The conflict between Joan, her mother and sister often causes her low mood, including the risk for self-harm. Whenever they have an argument, the mother angrily reminds Joan that she is no different from her father. Joan perceives this comment as negative and thus feels self-harm is the only way of letting out her anger. Difficulties in family and social relationships and attachment do contribute to mental issues
Medical/Psychiatric History
The client has no history of surgery, childhood trauma. The grandmother was treated of depression and the father had mental health problems. There has a family history of depression. Joan’s father, who had left before Joan’s birth, had mental health problems. The separation left Joan’s mother felt overwhelmed and feelings of loneliness. Her grandmother suffered depression. Joan has no known allergy to food, medication or environment. This environment has contributed to Joan’s risky behavior (Cook, Peterson & Sheldon, 2009)
Household Information
Joan lives at home with mother and elder sister. She sleeps in her own room. The house is often noisy family members are present.
School Information
Joan is in the 7th grade. She performs well academically but feels that she does not get enough support from the family. Joan struggles however to form and maintain relationships with peers.
Developmental History
Joan did not walk until two years and six months. She was unable to separate from the parent to attend preschool. Joan’s mother does not have any developmental delay that might prevent her from guiding and moulding her daughter.
Treatment History
The client has been hospitalized twice this month for overdose and self-harm.
Substance Use History
Joan has been severally hospitalized for overdose of prescription drugs.
Mother treated for alcohol abuse. Cooper et al. (2005) highlight the need to assess the risk associated with substance abuse.
Family/Social Information
Joan and her family are Christians, and attend a local Baptist church every Sunday.

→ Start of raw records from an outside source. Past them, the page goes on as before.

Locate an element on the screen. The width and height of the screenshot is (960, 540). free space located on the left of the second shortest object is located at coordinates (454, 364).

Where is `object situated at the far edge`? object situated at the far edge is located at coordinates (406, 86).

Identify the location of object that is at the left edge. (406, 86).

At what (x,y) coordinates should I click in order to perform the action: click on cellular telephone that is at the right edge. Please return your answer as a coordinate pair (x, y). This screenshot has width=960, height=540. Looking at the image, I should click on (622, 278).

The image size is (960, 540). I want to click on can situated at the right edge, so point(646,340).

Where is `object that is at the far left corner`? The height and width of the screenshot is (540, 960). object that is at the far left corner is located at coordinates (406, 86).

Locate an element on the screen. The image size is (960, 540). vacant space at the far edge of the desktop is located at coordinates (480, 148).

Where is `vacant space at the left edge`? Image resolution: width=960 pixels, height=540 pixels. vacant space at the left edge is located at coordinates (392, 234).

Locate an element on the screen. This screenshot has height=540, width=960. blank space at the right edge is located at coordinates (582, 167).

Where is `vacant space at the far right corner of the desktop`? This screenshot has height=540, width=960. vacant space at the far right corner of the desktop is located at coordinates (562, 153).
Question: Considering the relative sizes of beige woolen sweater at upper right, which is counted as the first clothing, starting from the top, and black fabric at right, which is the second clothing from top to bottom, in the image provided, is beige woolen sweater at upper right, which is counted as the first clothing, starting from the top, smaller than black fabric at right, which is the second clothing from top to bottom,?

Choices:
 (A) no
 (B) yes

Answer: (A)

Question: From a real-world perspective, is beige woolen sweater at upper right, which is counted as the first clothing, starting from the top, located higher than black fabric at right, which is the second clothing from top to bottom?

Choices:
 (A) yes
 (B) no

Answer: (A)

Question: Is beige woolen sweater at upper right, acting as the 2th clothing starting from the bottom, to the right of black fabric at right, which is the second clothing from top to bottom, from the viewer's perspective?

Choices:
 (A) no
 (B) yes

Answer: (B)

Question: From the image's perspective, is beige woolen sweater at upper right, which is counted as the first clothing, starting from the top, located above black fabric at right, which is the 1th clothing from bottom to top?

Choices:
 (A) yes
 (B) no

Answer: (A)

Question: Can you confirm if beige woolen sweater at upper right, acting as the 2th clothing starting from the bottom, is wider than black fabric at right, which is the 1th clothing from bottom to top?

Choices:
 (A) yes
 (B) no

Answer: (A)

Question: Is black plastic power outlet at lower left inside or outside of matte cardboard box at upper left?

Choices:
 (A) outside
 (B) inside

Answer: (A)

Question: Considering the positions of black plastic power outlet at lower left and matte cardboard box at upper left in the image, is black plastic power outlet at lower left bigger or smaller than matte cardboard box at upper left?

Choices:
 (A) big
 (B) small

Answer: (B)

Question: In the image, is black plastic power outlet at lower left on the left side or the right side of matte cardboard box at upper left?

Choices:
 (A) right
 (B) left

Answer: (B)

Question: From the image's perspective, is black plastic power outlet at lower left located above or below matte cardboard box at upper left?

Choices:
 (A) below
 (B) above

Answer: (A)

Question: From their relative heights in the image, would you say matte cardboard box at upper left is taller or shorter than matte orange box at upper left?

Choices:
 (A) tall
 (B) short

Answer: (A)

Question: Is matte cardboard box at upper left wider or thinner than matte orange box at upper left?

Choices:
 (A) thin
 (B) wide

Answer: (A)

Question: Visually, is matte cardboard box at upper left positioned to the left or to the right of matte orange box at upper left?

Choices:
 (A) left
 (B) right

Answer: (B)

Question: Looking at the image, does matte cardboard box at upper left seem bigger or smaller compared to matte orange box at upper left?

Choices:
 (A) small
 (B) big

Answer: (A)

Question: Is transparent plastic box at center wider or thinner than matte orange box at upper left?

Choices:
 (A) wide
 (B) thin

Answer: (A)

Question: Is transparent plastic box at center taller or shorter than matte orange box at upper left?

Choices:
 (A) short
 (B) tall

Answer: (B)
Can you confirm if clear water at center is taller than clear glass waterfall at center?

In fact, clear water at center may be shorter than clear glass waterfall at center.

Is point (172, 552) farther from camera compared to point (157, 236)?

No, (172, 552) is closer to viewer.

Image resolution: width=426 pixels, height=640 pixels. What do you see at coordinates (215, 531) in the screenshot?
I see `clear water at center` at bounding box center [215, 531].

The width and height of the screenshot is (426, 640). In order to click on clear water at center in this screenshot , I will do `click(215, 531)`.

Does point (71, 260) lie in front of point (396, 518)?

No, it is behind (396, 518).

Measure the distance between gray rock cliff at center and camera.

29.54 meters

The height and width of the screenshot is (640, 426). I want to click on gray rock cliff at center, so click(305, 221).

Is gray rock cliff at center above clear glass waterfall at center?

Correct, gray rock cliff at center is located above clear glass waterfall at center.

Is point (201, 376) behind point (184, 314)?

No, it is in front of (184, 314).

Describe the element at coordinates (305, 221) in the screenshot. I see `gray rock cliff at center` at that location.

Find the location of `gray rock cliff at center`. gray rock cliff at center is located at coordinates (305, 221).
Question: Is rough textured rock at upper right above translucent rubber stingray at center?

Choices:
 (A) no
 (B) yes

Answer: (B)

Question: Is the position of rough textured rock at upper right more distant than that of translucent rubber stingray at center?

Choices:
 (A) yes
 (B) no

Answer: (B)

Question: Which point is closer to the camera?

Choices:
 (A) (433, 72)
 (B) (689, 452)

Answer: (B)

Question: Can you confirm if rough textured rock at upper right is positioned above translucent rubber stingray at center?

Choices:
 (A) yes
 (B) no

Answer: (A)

The family goes to bed at 9.00 PM and wakes 7.00 AM. -Normal bedtime, number of hours usually slept. The family eats well-balanced diet but also fast foods. Joan is withdrawn and never participates in any physical or social activity. She often locks herself up on her room and goes online, especially social media networking sites.
Current Treatment Focus
To address the client’s self-harming behaviors. The client is seeking psychiatric services to address self-harm behavior and relationship with family and peers.
Child Assessment
The client self-harms herself, feels hopeless, argues with the parents, have suicidal thoughts and low self-esteem. Joan has self-harmed her legs and arms with intent of committing suicide. Whenever she is having an argument with the mother, Joan locks herself in room and inflicts harm and injuries on her body.
References
Cook, M., Peterson, J. & Sheldon, C. (2009). Adolescent depression: an update and guide to clinical decision making. Psychiatry, 6(9), 17-31
Gilligan, P., & Manby, M. (2007). The Common Assessment Framework: does the reality match the rhetoric? Child and Family Social Work, 13, 177-187. doi:10.1111/j.1365-2206.2007.00530.x
Cooper, M., Hooper, C., & Thompson, M. (2005). Child and Adolescent Mental Health. Theory and Practice. London: Edward Arnold
Srinath, S., Jacob, P., Sharma, E., & Gautam, A. (2019). Clinical Practice Guidelines for Assessment of Children and Adolescents. Indian journal of psychiatry, 61(Suppl 2), 158–175.